As I may have said before, history is repeating itself. The irony is not lost on me. Back in the days when Tony Newcomb was the lead farmer and visionary, he traveled between the three farms several times a week. We all did, but he was on the road more than the rest of us. I think that I am trying to do something new here by watching over just two farms at the same time, but I am really walking on the exact same paths, driving on the same roads. The vehicles are different but the destinations are the same. The vegetables are even different, but the farms are right where they always were. The body is 35 years older and that is definitely different.
Back in the 1970s and early 80s, we regularly traveled that big loop between Southern Maryland, the home farm in Fairfax County and the Loudoun farm. We could get in the truck and head south at 5:30 in the morning, arrive at the Maryland farm in under 90 minutes, work for five hours, and come back home with a truck full of whatever we had picked -- corn or melons or watermelons. Something big and heavy, in any case. Then when that field of corn was finished we might get in a truck at 5 AM on another day and head west, driving about 40 minutes through fog but no real traffic, arrive at the Loudoun farm, pick corn for a few hours and head back home.
With my dad there were always errands to do along the way, and he rarely did the early morning runs. He often left home in the afternoon, spent the night at the other farm and returned the following day. When he went between the farms later in the day, he went to lots of different supply places, the bank, various stores. That is now Jon's life. Just this morning, on his way to Loudoun, he went to Merrifield to get a big air conditioner (I think) and then to Manassas to drop off a carburetor that needs work. When we end up going to Loudoun together, I always bring my knitting so I can sit in the car and wait for him to pick up whatever materials he needs. I never want to go in and browse at Home Depot. I use the time to call Nancy and find out what's going on in the non-vegetable world. I have never been the shopper in the family -- not now, not back then. My inter-farm trips have always been direct, non-stop, same day return.
It is still very early in the season and we are making up new patterns, trying out new routines. But I think this was the first time in my life that I ever remember laying plastic on two different farms on the same day. In the morning I walked behind Ellen as she roared ahead on the big orange Kubota, unrolling a shiny stream of plastic mulch behind her. I followed with the shovel and covered the ends of the plastic so they would stay secured to the ground all summer. That same afternoon in Vienna, I drove the red Case, much slower, while Jon walked behind me, making sure the plastic was just right and wouldn't fly away in the wind. It still feels a bit unpredictable, this dual life. Everything depends on the weather, as always, and so we need a Plan B for all sorts of possibilities.
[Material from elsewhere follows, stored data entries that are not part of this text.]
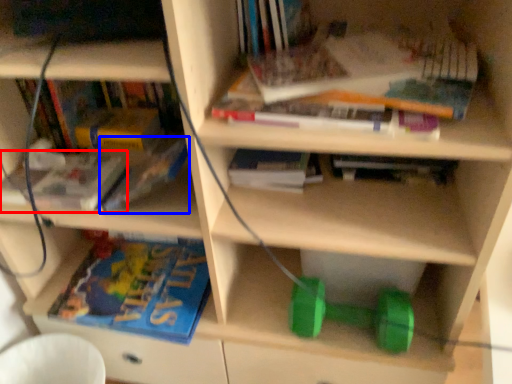
Question: Which object is further to the camera taking this photo, book (highlighted by a red box) or book (highlighted by a blue box)?

Choices:
 (A) book
 (B) book

Answer: (A)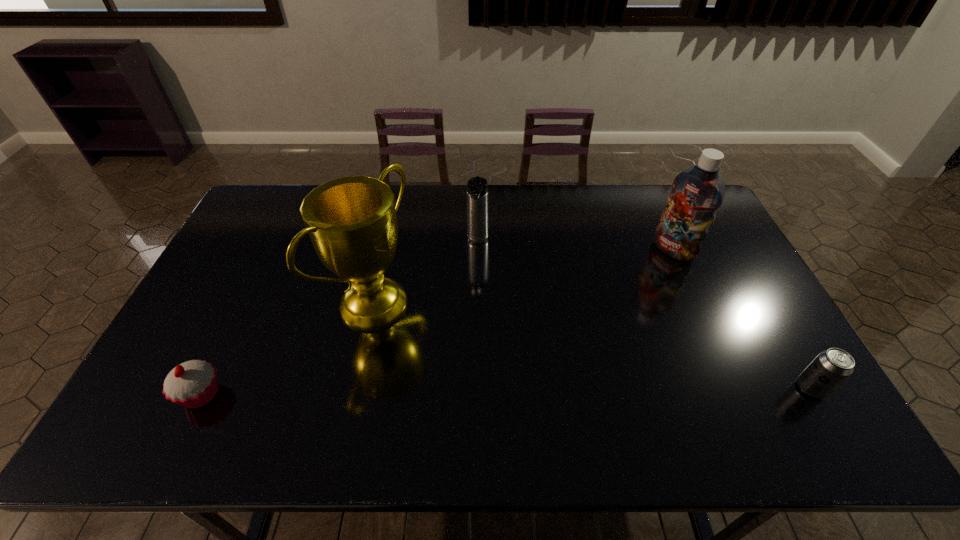
Image resolution: width=960 pixels, height=540 pixels. Identify the location of vacant area between the third object from right to left and the rightmost object. (644, 315).

Where is `vacant point located between the beer can and the cupcake`? The width and height of the screenshot is (960, 540). vacant point located between the beer can and the cupcake is located at coordinates [506, 391].

I want to click on free space between the third shortest object and the cupcake, so click(340, 318).

Where is `free space between the rightmost object and the shampoo`? This screenshot has height=540, width=960. free space between the rightmost object and the shampoo is located at coordinates click(x=742, y=319).

In order to click on free space between the rightmost object and the third shortest object in this screenshot , I will do `click(644, 315)`.

In order to click on vacant area between the cupcake and the second object from left to right in this screenshot , I will do `click(288, 348)`.

What are the coordinates of `free space between the beer can and the cupcake` in the screenshot? It's located at (506, 391).

Find the location of a particular element. free spot between the fourth object from right to left and the cupcake is located at coordinates (288, 348).

Where is `empty space between the third shortest object and the rightmost object`? The height and width of the screenshot is (540, 960). empty space between the third shortest object and the rightmost object is located at coordinates (644, 315).

Locate an element on the screen. vacant space in between the rightmost object and the award is located at coordinates (592, 346).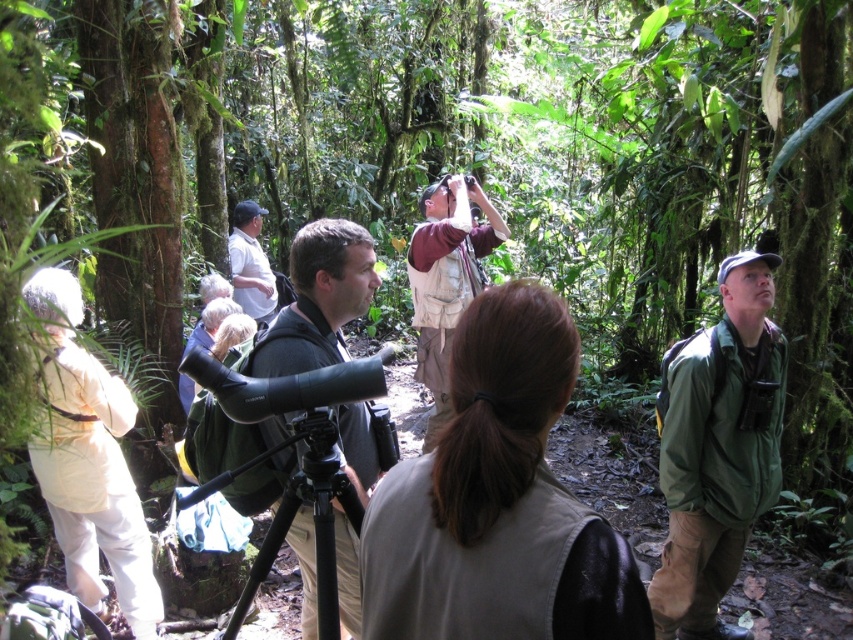
Question: Can you confirm if black matte binoculars at center is wider than white shirt at center?

Choices:
 (A) no
 (B) yes

Answer: (A)

Question: Among these points, which one is nearest to the camera?

Choices:
 (A) (360, 628)
 (B) (256, 300)

Answer: (A)

Question: Which of the following is the closest to the observer?

Choices:
 (A) maroon fabric binoculars at center
 (B) white shirt at center
 (C) green fabric jacket at center

Answer: (C)

Question: Which point appears farthest from the camera in this image?

Choices:
 (A) (454, 280)
 (B) (259, 220)
 (C) (743, 536)

Answer: (B)

Question: Is black matte binoculars at center to the right of maroon fabric binoculars at center from the viewer's perspective?

Choices:
 (A) yes
 (B) no

Answer: (B)

Question: Observing the image, what is the correct spatial positioning of brown fabric vest at center in reference to maroon fabric binoculars at center?

Choices:
 (A) above
 (B) below

Answer: (B)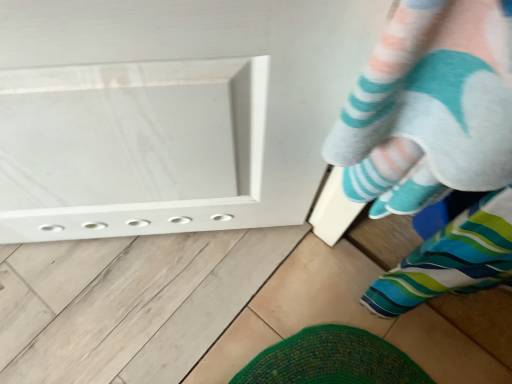
Question: From a real-world perspective, is striped socks at lower right physically below striped fabric sock at lower right?

Choices:
 (A) no
 (B) yes

Answer: (A)

Question: Is striped socks at lower right outside of striped fabric sock at lower right?

Choices:
 (A) no
 (B) yes

Answer: (B)

Question: Does striped socks at lower right come behind striped fabric sock at lower right?

Choices:
 (A) yes
 (B) no

Answer: (B)

Question: Does striped socks at lower right have a greater height compared to striped fabric sock at lower right?

Choices:
 (A) no
 (B) yes

Answer: (B)

Question: Is striped socks at lower right positioned far away from striped fabric sock at lower right?

Choices:
 (A) yes
 (B) no

Answer: (B)

Question: From a real-world perspective, is striped socks at lower right located higher than striped fabric sock at lower right?

Choices:
 (A) yes
 (B) no

Answer: (A)

Question: From the image's perspective, is striped fabric sock at lower right on striped socks at lower right?

Choices:
 (A) yes
 (B) no

Answer: (B)

Question: Is the position of striped fabric sock at lower right less distant than that of striped socks at lower right?

Choices:
 (A) yes
 (B) no

Answer: (B)

Question: Does striped fabric sock at lower right turn towards striped socks at lower right?

Choices:
 (A) no
 (B) yes

Answer: (A)

Question: Is striped fabric sock at lower right placed right next to striped socks at lower right?

Choices:
 (A) no
 (B) yes

Answer: (A)

Question: Considering the relative positions of striped fabric sock at lower right and striped socks at lower right in the image provided, is striped fabric sock at lower right to the left of striped socks at lower right from the viewer's perspective?

Choices:
 (A) yes
 (B) no

Answer: (B)

Question: From a real-world perspective, is striped fabric sock at lower right over striped socks at lower right?

Choices:
 (A) no
 (B) yes

Answer: (A)

Question: Is striped fabric sock at lower right in front of or behind striped socks at lower right in the image?

Choices:
 (A) front
 (B) behind

Answer: (B)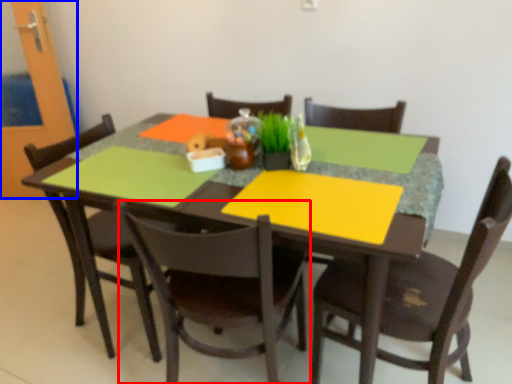
Question: Which object is closer to the camera taking this photo, chair (highlighted by a red box) or glass door (highlighted by a blue box)?

Choices:
 (A) chair
 (B) glass door

Answer: (A)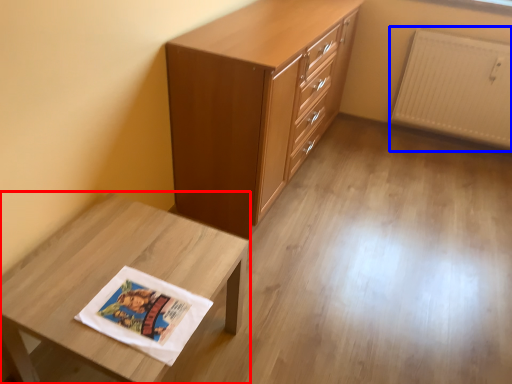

It is not really the way I want to live for the foreseeable future. I prefer to have a home farm. Coming back to Vienna is still coming home -- the hills, the trees, the small scale, I could walk this place with my eyes closed. But it is exciting to have another farm to memorize. It is wide open, much flatter, the sky is wide, the tractors are big and loud, the view is gorgeous. Maybe by the end of this summer I will feel at home in both places.
It would certainly feel more like home if we had our own kitchen in Loudoun. So far we have only the most rustic amenities, and the mice chewed up most of what was in our sleeping cabin over the winter. Once we get those kinks worked out, maybe we will have dual citizenship. I always told my father that it didn't feel like home unless there was orange juice in the refrigerator. So first we need to be able to power a refrigerator somehow and then we can get the orange juice. (His solution was to make an Electricity Shed right near the property line on the Maryland farm, where the electric line stopped, and then he put a refrigerator in there, but that was still about a half mile from the granary where we slept, so it didn't really meet my requirements.)
Anyway, I am not just like my father, but I do seem to be parking tractors in the same sheds, in the most literal sense. On both farms. This is not what I thought was going to happen.